ASSIGNMENT:
After locating the line with "该页面可能已被移动或不再可用。", retype it and every later line exactly, stopping at the end of the records.

DATASET RECORDS:

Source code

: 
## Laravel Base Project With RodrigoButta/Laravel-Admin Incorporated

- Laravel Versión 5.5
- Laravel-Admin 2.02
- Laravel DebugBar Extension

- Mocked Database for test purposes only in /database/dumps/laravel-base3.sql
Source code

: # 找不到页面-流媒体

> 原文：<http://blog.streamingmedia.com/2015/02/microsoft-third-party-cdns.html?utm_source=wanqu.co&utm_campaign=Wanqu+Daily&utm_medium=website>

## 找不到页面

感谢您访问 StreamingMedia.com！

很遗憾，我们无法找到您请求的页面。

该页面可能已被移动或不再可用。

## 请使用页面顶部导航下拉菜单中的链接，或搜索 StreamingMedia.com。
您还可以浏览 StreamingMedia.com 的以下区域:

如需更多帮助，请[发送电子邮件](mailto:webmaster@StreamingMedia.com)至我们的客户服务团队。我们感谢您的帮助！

RESULT OF THIS EXERCISE:
该页面可能已被移动或不再可用。

## 请使用页面顶部导航下拉菜单中的链接，或搜索 StreamingMedia.com。
您还可以浏览 StreamingMedia.com 的以下区域:

如需更多帮助，请[发送电子邮件](mailto:webmaster@StreamingMedia.com)至我们的客户服务团队。我们感谢您的帮助！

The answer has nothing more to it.